The stimulus begins with the conditional indicator when, and tells us that whenever lava solidifies, it necessarily magnetizes in the direction that the earth’s magnetic field points at the moment of solidification. Interesting! The next sentence gives us some more information about this event, namely that lava flows from different volcanos that erupted at different points over the past several million years are magnetized in different directions. From this evidence, the next sentence concludes that the direction’s of the earth’s magnetic field has changed over time. Seems like a fairly reasonable conclusion! The next sentence begins with the support indicator since, and whenever we see a sentence that takes the form “since X, Y”, we should expect X to be the final premise introduced before the conclusion Y. That’s exactly what we get here.

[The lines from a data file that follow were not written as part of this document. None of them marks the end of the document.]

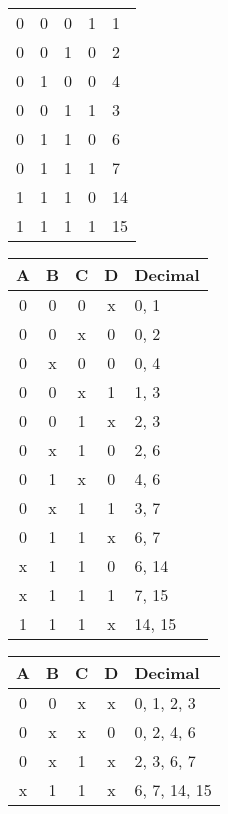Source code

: \documentclass{article}
\begin{document}
\begin{resolution}
\begin{table}[H]
\begin{tabular}{cccc l}
                        0&0&0&1& 1\\
                        0&0&1&0& 2\\
                        0&1&0&0& 4\\\hline
                        0&0&1&1& 3\\
                        0&1&1&0& 6\\\hline
                        0&1&1&1& 7\\
                        1&1&1&0& 14\\\hline
                        1&1&1&1& 15\\\hline
                    \end{tabular}
                    \quad
                    \centering\begin{tabular}{cccc l}
                        A&B&C&D& Decimal\\\hline
                        0&0&0&x& 0, 1\\
                        0&0&x&0& 0, 2\\
                        0&x&0&0& 0, 4\\\hline
                        0&0&x&1& 1, 3\\
                        0&0&1&x& 2, 3\\
                        0&x&1&0& 2, 6\\
                        0&1&x&0& 4, 6\\\hline
                        0&x&1&1& 3, 7\\
                        0&1&1&x& 6, 7\\
                        x&1&1&0& 6, 14\\\hline
                        x&1&1&1& 7, 15\\
                        1&1&1&x& 14, 15\\\hline
                    \end{tabular}
                    \quad
                    \centering\begin{tabular}{cccc l}
                        A&B&C&D& Decimal\\\hline
                        0&0&x&x& 0, 1, 2, 3\\
                        0&x&x&0& 0, 2, 4, 6\\\hline
                        0&x&1&x& 2, 3, 6, 7\\\hline
                        x&1&1&x& 6, 7, 14, 15\\\hline
                    \end{tabular}

\end{table}
\end{resolution}
\end{document}
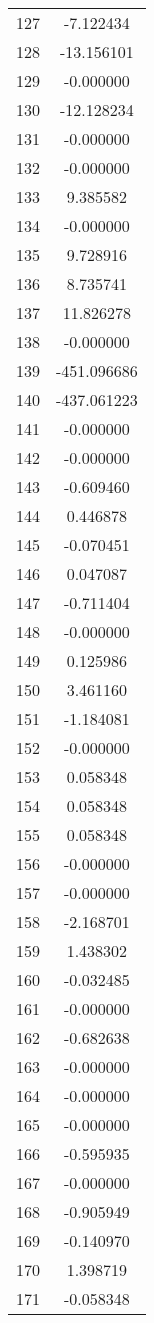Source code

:\documentclass[12pt]{article}
\begin{document}
\begin{longtable}{@{}cc@{}}
127 & -7.122434 \\
128 & -13.156101 \\
129 & -0.000000 \\
130 & -12.128234 \\
131 & -0.000000 \\
132 & -0.000000 \\
133 & 9.385582 \\
134 & -0.000000 \\
135 & 9.728916 \\
136 & 8.735741 \\
137 & 11.826278 \\
138 & -0.000000 \\
139 & -451.096686 \\
140 & -437.061223 \\
141 & -0.000000 \\
142 & -0.000000 \\
143 & -0.609460 \\
144 & 0.446878 \\
145 & -0.070451 \\
146 & 0.047087 \\
147 & -0.711404 \\
148 & -0.000000 \\
149 & 0.125986 \\
150 & 3.461160 \\
151 & -1.184081 \\
152 & -0.000000 \\
153 & 0.058348 \\
154 & 0.058348 \\
155 & 0.058348 \\
156 & -0.000000 \\
157 & -0.000000 \\
158 & -2.168701 \\
159 & 1.438302 \\
160 & -0.032485 \\
161 & -0.000000 \\
162 & -0.682638 \\
163 & -0.000000 \\
164 & -0.000000 \\
165 & -0.000000 \\
166 & -0.595935 \\
167 & -0.000000 \\
168 & -0.905949 \\
169 & -0.140970 \\
170 & 1.398719 \\
171 & -0.058348 \\

\end{longtable}
\end{document}
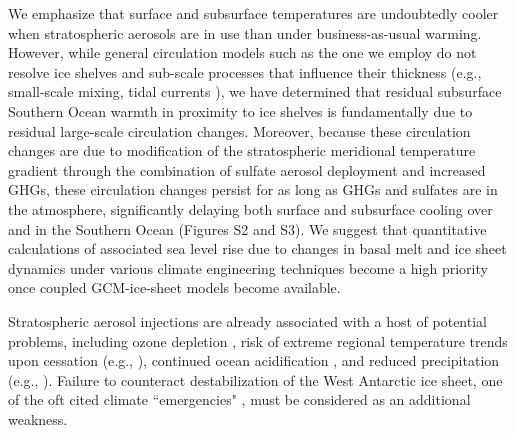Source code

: \documentclass{nature}
\begin{document}
We emphasize that surface and subsurface temperatures are undoubtedly cooler when stratospheric aerosols are in use than under business-as-usual warming. However, while general circulation models such as the one we employ do not resolve ice shelves and sub-scale processes that influence their thickness (e.g., small-scale mixing, tidal currents \cite{joughin11}), we have determined that residual subsurface Southern Ocean warmth in proximity to ice shelves is fundamentally due to residual large-scale circulation changes. Moreover, because these circulation changes are due to modification of the stratospheric meridional temperature gradient through the combination of sulfate aerosol deployment and increased GHGs, these circulation changes persist for as long as GHGs and sulfates are in the atmosphere, significantly delaying both surface and subsurface cooling over and in the Southern Ocean (Figures S2 and S3). We suggest that quantitative calculations of associated sea level rise due to changes in basal melt and ice sheet dynamics under various climate engineering techniques become a high priority once coupled GCM-ice-sheet models become available.

Stratospheric aerosol injections are already associated with a host of potential problems, including ozone depletion \cite{tilmes08,heckendorn09}, risk of extreme regional temperature trends upon cessation (e.g., \cite{mccusker14}), continued ocean acidification \cite{feely04}, and reduced precipitation (e.g., \cite{bala08}). Failure to counteract destabilization of the West Antarctic ice sheet, one of the oft cited climate ``emergencies" \cite{blackstock09}, must be considered as an additional weakness.

\end{document}

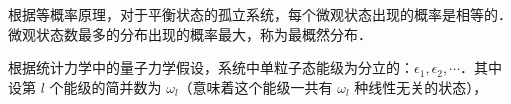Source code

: 

根据等概率原理，对于平衡状态的孤立系统，每个微观状态出现的概率是相等的．微观状态数最多的分布出现的概率最大，称为最概然分布．

根据统计力学中的量子力学假设，系统中单粒子态能级为分立的：$\epsilon_1,\epsilon_2,\cdots$．其中设第 $l$ 个能级的简并数为 $\omega_l$（意味着这个能级一共有 $\omega_l$ 种线性无关的状态），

The final premise tells us that lava flows that are separated by only a few thousand years have very similar magnetization directions. Based on this and our sub-conclusion from the last sentence, the stimulus ends with the main conclusion that the direction of the Earth’s magnetic field changes gradually. Our job is to select the answer choice which most weakens this conclusion; we want something that suggests non-gradual change. Let’s anchor ourselves in the argument, and consider the implications of the answer choices:

Answer Choice (A) This answer might be tempting because the movement of the liquids is described as chaotic, but there’s no reason why a gradual change couldn’t have a chaotic cause.

Answer Choice (B) If anything this answer would suggest gradual change, since we have not detected any real change during the short period we have been monitoring the field.

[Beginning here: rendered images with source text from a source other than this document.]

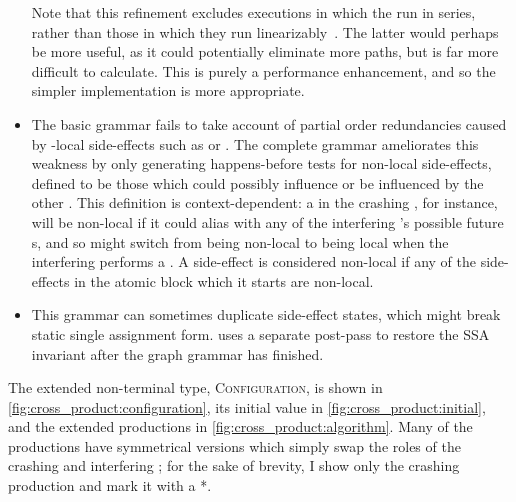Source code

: \begin{itemize}
  Note that this refinement excludes executions in which the
  {\StateMachines} run in series, rather than those in which they run
  linearizably~\cite{Herlihy1990}.  The latter would perhaps be more
  useful, as it could potentially eliminate more paths, but is far
  more difficult to calculate.  This is purely a performance
  enhancement, and so the simpler implementation is more appropriate.
\item The basic grammar fails to take account of partial order
  redundancies caused by {\StateMachine}-local side-effects such as
   or \stAssert.  The complete grammar ameliorates this
  weakness by only generating happens-before tests for non-local
  side-effects, defined to be those which could possibly influence or
  be influenced by the other {\StateMachine}.  This definition is
  context-dependent: a  in the crashing {\StateMachine},
  for instance, will be non-local if it could alias with any of the
  interfering {\StateMachine}'s possible future s, and so
  might switch from being non-local to being local when the
  interfering {\StateMachine} performs a .  A
  {\stStartAtomic} side-effect is considered non-local if any of the
  side-effects in the atomic block which it starts are non-local.
\item This grammar can sometimes duplicate side-effect states, which
  might break static single assignment form.  {\Technique} uses a
  separate post-pass to restore the SSA invariant after the graph
  grammar has finished.
\end{itemize}
The extended non-terminal type, \textsc{Configuration}, is shown in
\autoref{fig:cross_product:configuration}, its initial value in
\autoref{fig:cross_product:initial}, and the extended productions in
\autoref{fig:cross_product:algorithm}.  Many of the productions have
symmetrical versions which simply swap the roles of the crashing and
interfering {\StateMachines}; for the sake of brevity, I show only the
crashing {\StateMachine} production and mark it with a *.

Answer Choice (C) The problem with this answer is that we don’t know what a complete reversal means in this case; maybe it was a very small change. And even if it was a significant change, it occurred over a long time period (a few million years), so it could still be entirely consistent with gradual change.

Correct Answer Choice (D) This answer does what C fails to; it introduces a significant change in a short timespan. A significant change in the span of weeks is completely inconsistent with a theory of gradual change over thousands of years.

Answer Choice (E) This answer is just entirely irrelevant to the gradual change theory we want to undermine. Who cares how long some lava flows will take to solidify, we want to know whether the magnetic field the point to is changing rapidly!